In my childhood, no-one modelled anger and disgust about what abusers did to me.
I have come to realise, my inner child needs this now.
People who model compassion for abusers, minimize what they did, make excuses for them etc…create great fear in my inner child.
I have realised, people who choose to model compassion for abusers, rather than model her needs of seeing disgust and anger at the… harm they caused her…..won’t be trusted by her.
She closes down around people, who insist on showing positive emotions for abusive people, because that is what was done in childhood, when she was being abused.
This is a big issue in my counselling, because it is Christian based, and the Christian agenda of showing love for all, scares my inner child and I have realised this is why my inner child does not trust my counsellor.
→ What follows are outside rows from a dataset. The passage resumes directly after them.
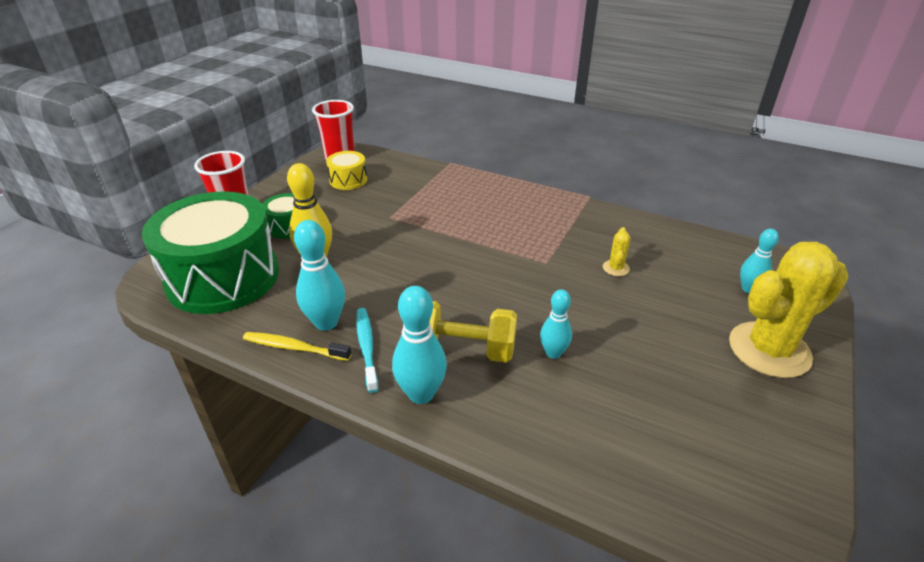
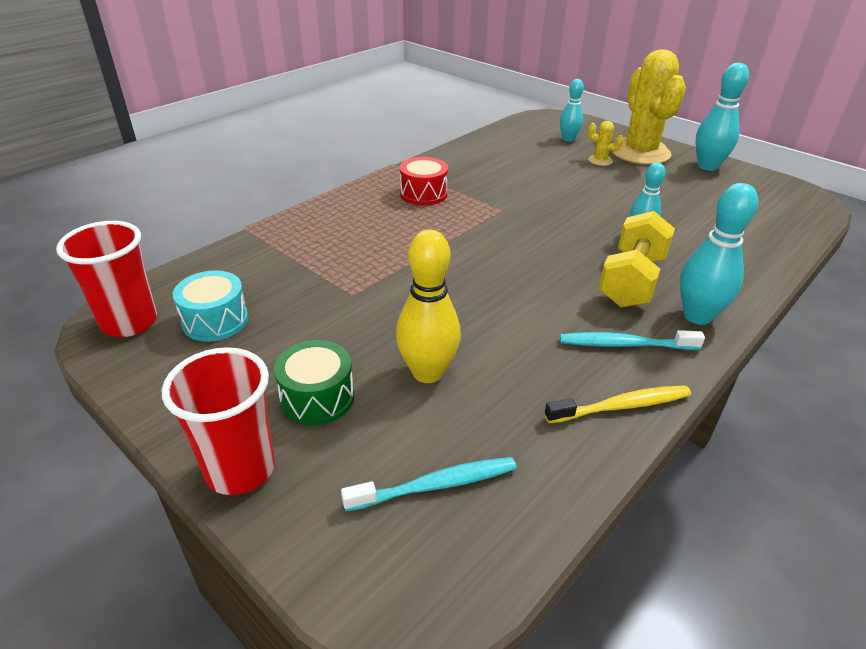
camera: 75 degrees left, 0 degrees up
green drum [142,191,279,314] -> turquoise toothbrush [341,457,517,512]
yellow toothbrush [243,332,352,361] -> yellow toothbrush turned 135 degrees counterclockwise [544,385,691,423]
turquoise bowling pin [294,220,345,331] -> turquoise bowling pin moved to [695,63,749,171]
yellow drum [326,151,367,190] -> turquoise drum [173,270,248,342]
yellow cactus [603,227,631,276] -> yellow cactus moved to [588,121,623,166]
none -> red drum [400,157,448,206]

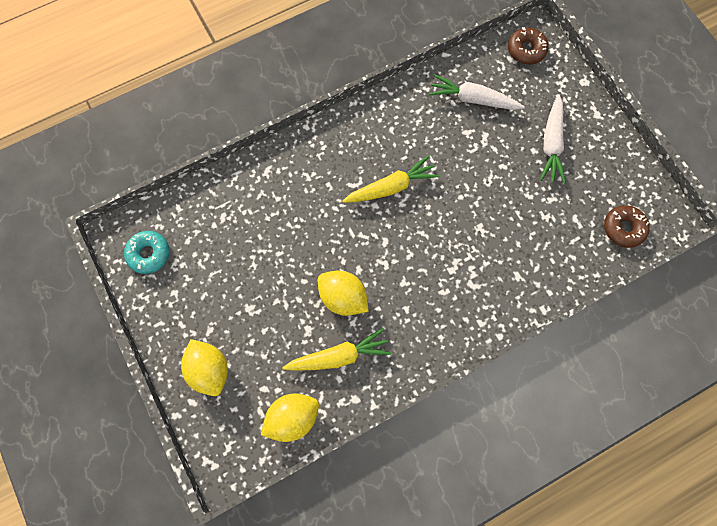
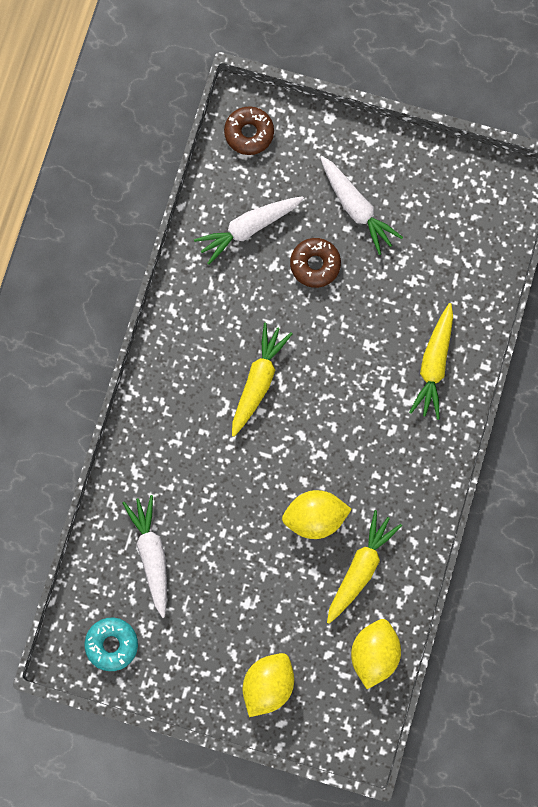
camera: 45 degrees left, 5 degrees up
yellow lemon [181,339,228,396] -> yellow lemon turned 75 degrees counterclockwise [242,653,294,717]
brown donut [604,205,650,248] -> brown donut moved to [290,238,341,288]
none -> white carrot [123,495,167,618]
none -> yellow carrot [409,303,453,420]

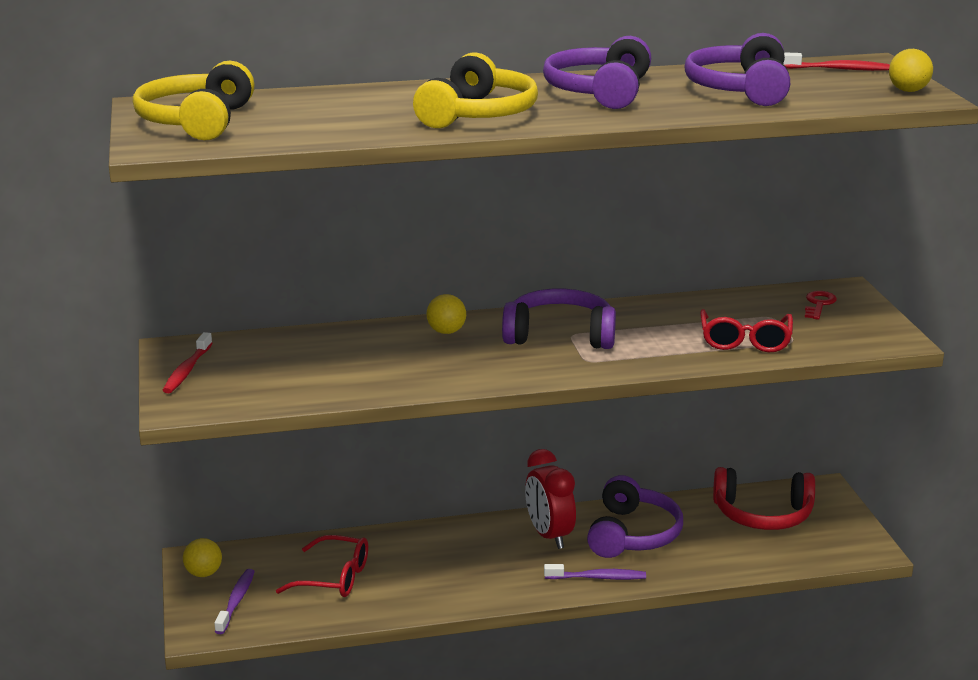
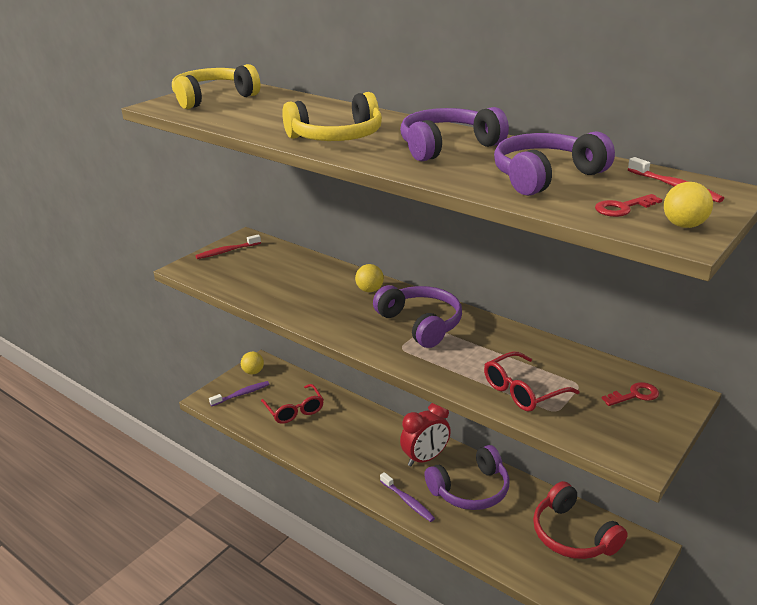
camera: 50 degrees right, 5 degrees up
red clock [525,449,576,549] -> red clock turned 150 degrees counterclockwise [400,403,451,466]
none -> red key [595,194,662,217]

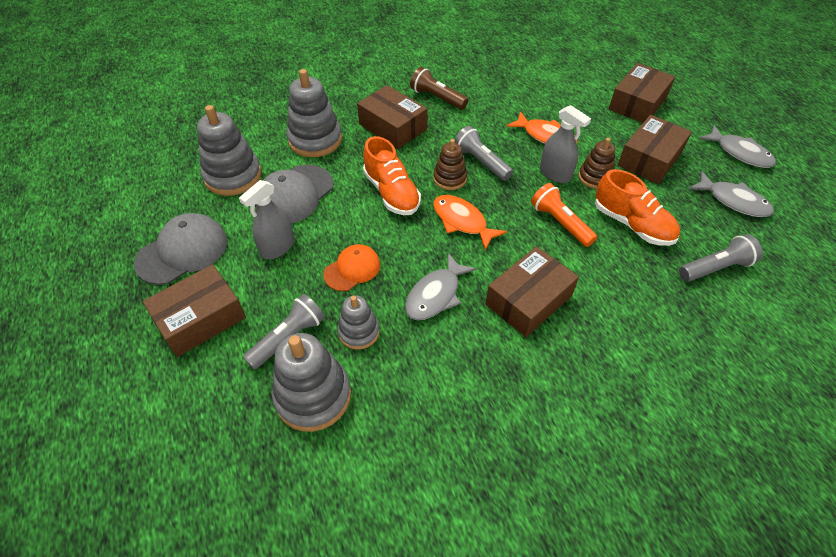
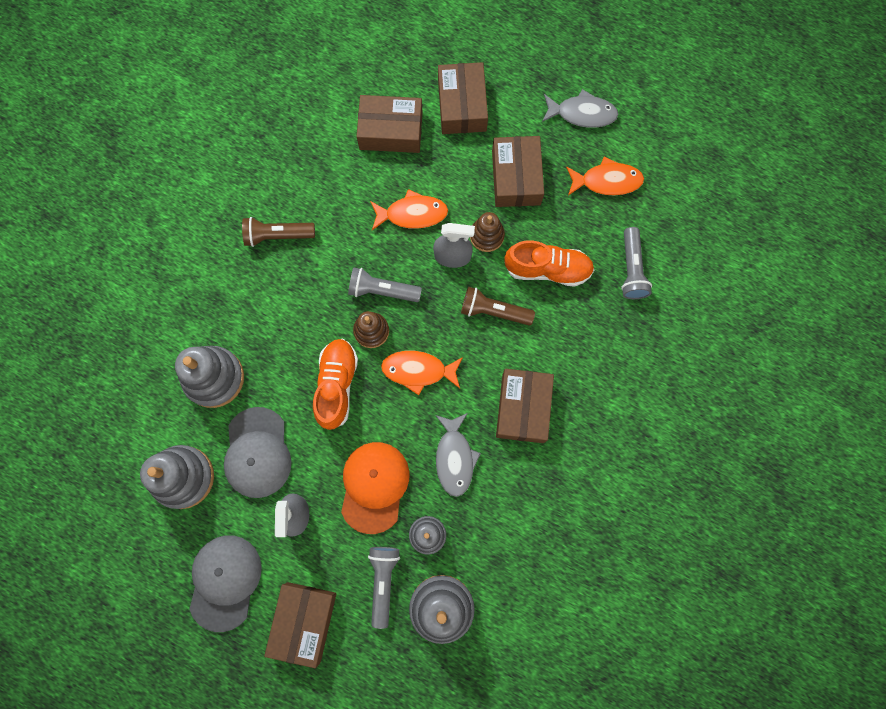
camera: 40 degrees left, 25 degrees up
orange cap [323,244,380,291] -> orange cap [341,442,409,534], size x1.57
brown box [357,85,427,149] -> brown box moved to [356,95,423,153]
orange shoe [363,136,421,215] -> orange shoe turned 105 degrees counterclockwise [313,339,358,430]
orange flashlight [531,183,597,247] -> brown flashlight [461,286,535,325]
grey flashlight [679,234,763,282] -> grey flashlight turned 150 degrees clockwise [621,227,652,299]
grey fish [689,171,774,217] -> orange fish [566,157,644,195]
Just some thoughts I have been having about my inner child over the last few days.
In my childhood no-one showed any form of anger or disgust about what abusive people were doing to me.
I have realised, when people model compassion and positive emotions about abusive people, that very severely hurt part of me (I call my inner child) – gets very scared and will shut down and not trust them.
I have realised this is a much needed missing part within my counselling, and I need to see this modelled. This isn’t modelled and the opposite occurs, and is continuing to cause big trust issues within my counselling relationship.
It is a ‘normal human need’ – for someone abused so badly – to have people validate the pain, by showing anger and disgust at what was done and about the people who caused it.